This will be a three part series on skinning Flex components. For part one I have chosen to desolve the myth that Flex 3 can’t truly cascade styles. This three part series will start simple and get more complex with each post. You can use this code to mimic descendant selectors, dimensioning and multiple class names within Flex.

Problem:
Flex can’t do true cascading styles like HTML (for example a black play button)

Solution:
YES, flex can do cascading styles. It just requires a different approach. A programmatic approach. Don’t worry, I assure you that even a non-programmer can pick this one up.

Lets dive a little deeper. Cascading styles refers to the ability to start with a button, style it into a black button then go a step further and make it a play button. First, create a button and use some CSS to style various properties of that button.

<?xml version="1.0" encoding="utf-8"?>
<mx:Application xmlns:mx="http://www.adobe.com/2006/mxml" layout="absolute" xmlns:text="flash.text.*">
	<mx:Style source="css/styles.css" />
	
	<mx:Button label="Click Me"/>
</mx:Application>
Button {
	cornerRadius: 12;
	fontSize: 15;
}

Simple enough, right?

Next we want a black button:

package com.cb
{
	import mx.controls.Button;

	public class BlackButton extends Button
	{
		public function BlackButton()
		{
			super();
		}
	}
}

There it is. All the actionscript you will need. And to think it was all auto generated!

Actionscript Class Generation

Actionscript Class Generation

Add the MXML and CSS:

...
<button:BlackButton label="Click Me" />	
...
BlackButton {
	fillAlphas: 1.0, 1.0;
	fillColors: #000000, #000000;
	color: #FFFFFF;
}

Now we have a black button. This process can be used as many times as you want to continually inherit properties from another object. You could have a small, blue button with red text all styled at each level.

Lastly, we need to add the play icon:

...
<button:BlackButton label="Click Me" styleName="playButton" />	
...
.playButton {
	 icon: Embed(source='assets/play.png');
}

Now we have a black play button. Add a stop, pause, and mute button as BlackButton’s and they will all be updated when you modify the style for either the base Button class or the BlackButton class. Again, this tutorial is not very technical but the next two will be. This is meant to be the first step in bridging the gap between design and actionscript using Flex 3.

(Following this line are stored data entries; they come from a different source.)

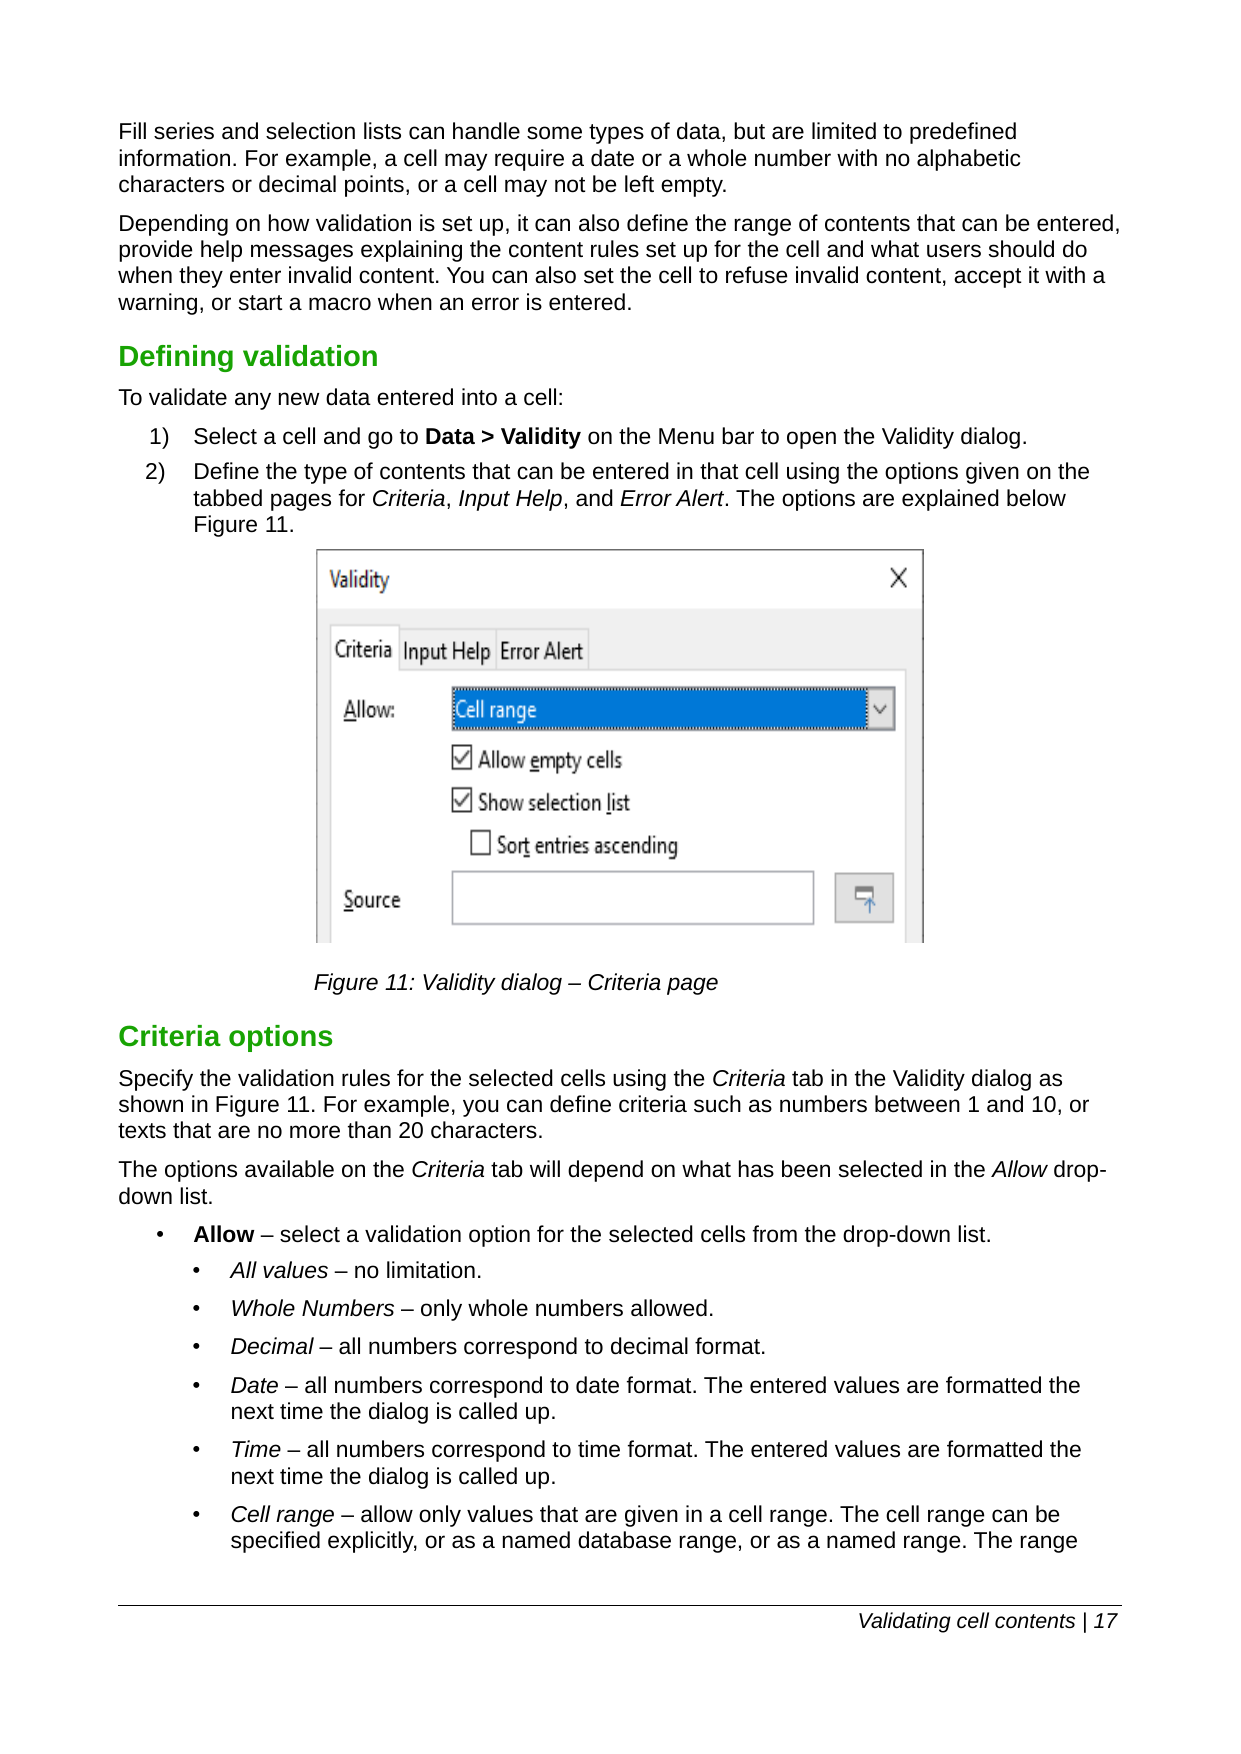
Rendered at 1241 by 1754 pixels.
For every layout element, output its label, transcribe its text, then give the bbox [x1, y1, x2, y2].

text The options available on the Criteria tab will depend on what has been selected in the Allow drop-down list. [118, 1156, 1122, 1209]
subtitle Criteria options [118, 1019, 1122, 1053]
subtitle Defining validation [118, 339, 1122, 372]
list Decimal – all numbers correspond to decimal format. [192, 1333, 1122, 1360]
list Select a cell and go to Data > Validity on the Menu bar to open the Validity dialog. [169, 423, 1122, 449]
text Depending on how validation is set up, it can also define the range of contents that can be entered, provide help messages explaining the content rules set up for the cell and what users should do when they enter invalid content. You can also set the cell to refuse invalid content, accept it with a warning, or start a macro when an error is entered. [118, 210, 1122, 315]
list Date – all numbers correspond to date format. The entered values are formatted the next time the dialog is called up. [192, 1372, 1122, 1424]
text Specify the validation rules for the selected cells using the Criteria tab in the Validity dialog as shown in Figure 11. For example, you can define criteria such as numbers between 1 and 10, or texts that are no more than 20 characters. [118, 1065, 1122, 1144]
text Figure 11: Validity dialog – Criteria page [313, 549, 927, 996]
list Time – all numbers correspond to time format. The entered values are formatted the next time the dialog is called up. [192, 1436, 1122, 1489]
text Fill series and selection lists can handle some types of data, but are limited to predefined information. For example, a cell may require a date or a whole number with no alphabetic characters or decimal points, or a cell may not be left empty. [118, 118, 1122, 197]
list All values – no limitation. [192, 1257, 1122, 1283]
picture [316, 549, 924, 943]
list Define the type of contents that can be entered in that cell using the options given on the tabbed pages for Criteria, Input Help, and Error Alert. The options are explained below Figure 11. [165, 458, 1122, 537]
list Whole Numbers – only whole numbers allowed. [192, 1295, 1122, 1321]
text To validate any new data entered into a cell: [118, 384, 1122, 410]
list Cell range – allow only values that are given in a cell range. The cell range can be specified explicitly, or as a named database range, or as a named range. The range [192, 1501, 1122, 1554]
list Allow – select a validation option for the selected cells from the drop-down list. [156, 1221, 1122, 1248]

The number of comments I get on this post will exponentially increase the likelihood of part 2 coming out sooner :)


Sample

Source View



References:

The Woes of Flex

CSS in Flex is not real CSS at all

Adobe Bug Page


6 thoughts on “Skinning Flex Components – Part 1: CSS

  1. I’m excited for Flex 4 which supports descendant operators like full CSS does. This will not only allow a button to get styles from Button and BlackButton, but will also allow the button to get different styles when it is in a Panel or a Canvas.

    Canvas BlackButton {
    … some custom styles here
    }
    Panel BlackButton {
    … different styling treatment here
    }

    That will really help with skinning because then you can tell the buttons in a scrollbar to look different from the buttons in a form.

  2. You could create a CanvasBlackButton class and PanelBlackButton class that both extend BlackButton. Which would make your CSS look like this:

    CanvasBlackButton {
    … some custom styles here
    }
    PanelBlackButton {
    … different styling treatment here
    }

    This would allow you to style your buttons differently but both inherit from the styles of BlackButton. I agree though, it will be nice when full descendant support is included in Flex CSS.